> Saved entries
BEGIN
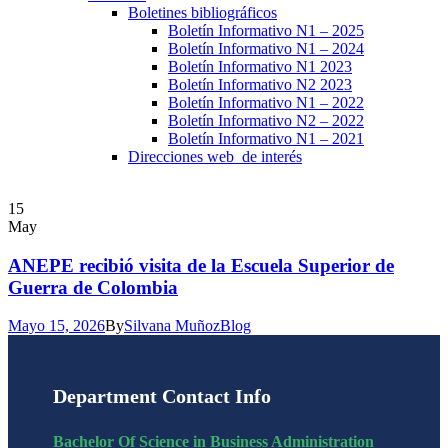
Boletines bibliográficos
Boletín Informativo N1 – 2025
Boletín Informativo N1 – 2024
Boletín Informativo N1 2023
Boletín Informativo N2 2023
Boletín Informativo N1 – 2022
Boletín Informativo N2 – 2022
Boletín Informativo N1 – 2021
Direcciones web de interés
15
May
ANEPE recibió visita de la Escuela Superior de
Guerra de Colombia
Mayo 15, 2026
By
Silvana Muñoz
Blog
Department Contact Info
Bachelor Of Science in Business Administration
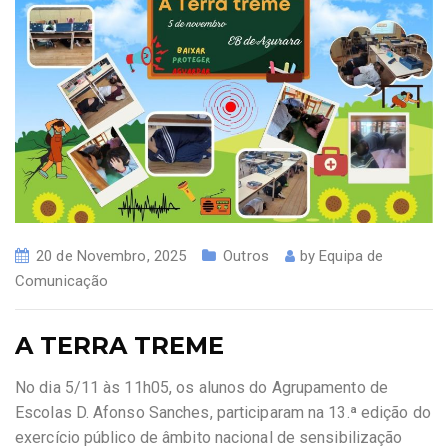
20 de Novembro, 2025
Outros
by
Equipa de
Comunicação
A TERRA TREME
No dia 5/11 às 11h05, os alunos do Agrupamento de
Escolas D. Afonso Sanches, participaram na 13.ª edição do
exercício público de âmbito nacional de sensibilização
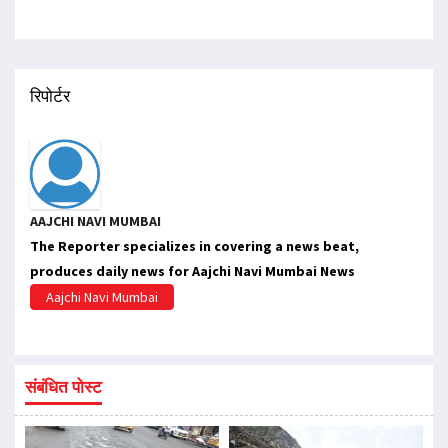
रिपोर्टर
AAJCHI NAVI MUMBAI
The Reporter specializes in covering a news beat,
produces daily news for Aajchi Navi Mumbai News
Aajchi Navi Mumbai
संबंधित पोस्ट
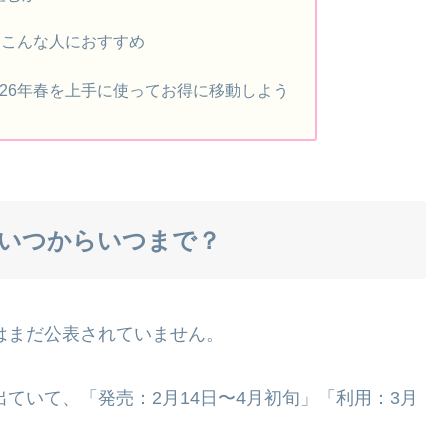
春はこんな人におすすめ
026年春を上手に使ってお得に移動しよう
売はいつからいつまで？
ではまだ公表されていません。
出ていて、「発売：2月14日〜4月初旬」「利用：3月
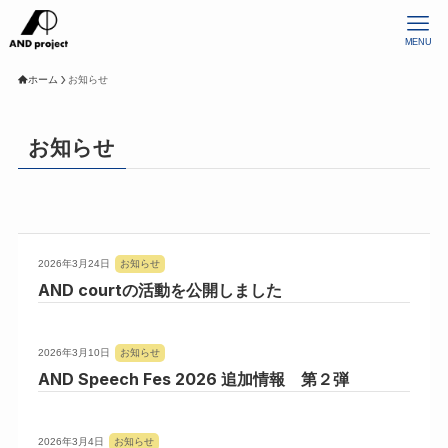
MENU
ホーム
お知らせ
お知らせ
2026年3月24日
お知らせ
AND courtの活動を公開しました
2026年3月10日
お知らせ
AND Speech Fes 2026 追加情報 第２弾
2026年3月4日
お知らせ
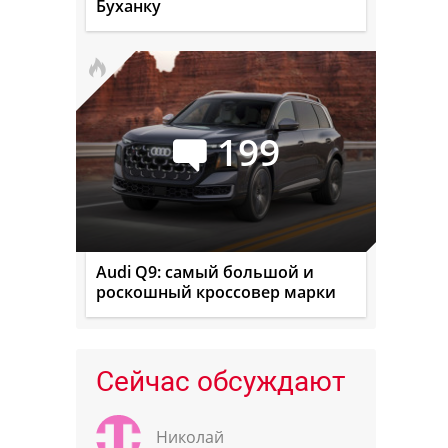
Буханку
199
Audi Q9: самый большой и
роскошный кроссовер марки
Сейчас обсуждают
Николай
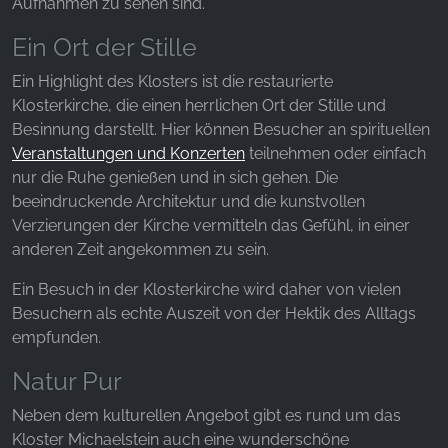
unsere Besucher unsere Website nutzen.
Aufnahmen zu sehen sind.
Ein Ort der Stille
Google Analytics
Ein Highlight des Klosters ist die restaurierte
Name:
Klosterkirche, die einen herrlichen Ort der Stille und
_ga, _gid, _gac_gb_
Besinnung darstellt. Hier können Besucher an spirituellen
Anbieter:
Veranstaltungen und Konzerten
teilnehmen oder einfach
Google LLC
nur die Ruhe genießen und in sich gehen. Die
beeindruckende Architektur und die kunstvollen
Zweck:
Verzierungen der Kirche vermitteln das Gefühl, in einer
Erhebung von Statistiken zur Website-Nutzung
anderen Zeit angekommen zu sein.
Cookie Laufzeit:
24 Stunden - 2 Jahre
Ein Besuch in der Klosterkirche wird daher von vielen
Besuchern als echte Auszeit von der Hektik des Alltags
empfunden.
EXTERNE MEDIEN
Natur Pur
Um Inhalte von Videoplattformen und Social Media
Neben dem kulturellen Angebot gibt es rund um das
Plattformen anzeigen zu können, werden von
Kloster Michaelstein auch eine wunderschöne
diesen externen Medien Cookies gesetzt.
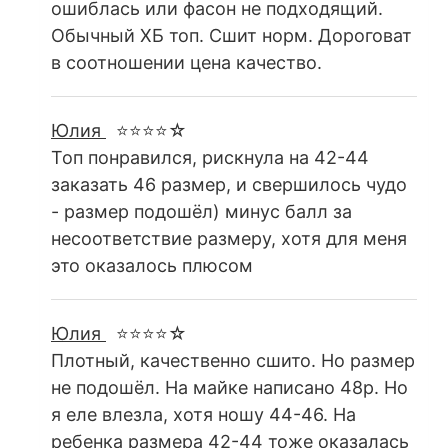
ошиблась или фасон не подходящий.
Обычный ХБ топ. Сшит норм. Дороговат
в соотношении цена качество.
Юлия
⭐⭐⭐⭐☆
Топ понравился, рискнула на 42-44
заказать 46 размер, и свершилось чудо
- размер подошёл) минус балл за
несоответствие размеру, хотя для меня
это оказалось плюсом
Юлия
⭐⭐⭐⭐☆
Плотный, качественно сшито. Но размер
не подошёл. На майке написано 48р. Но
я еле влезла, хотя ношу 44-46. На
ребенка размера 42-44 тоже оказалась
END
> What the task asks
Looking at the records above, which lines contain "Stille"? Copy those lines.

> Response below
Ein Ort der Stille
Klosterkirche, die einen herrlichen Ort der Stille und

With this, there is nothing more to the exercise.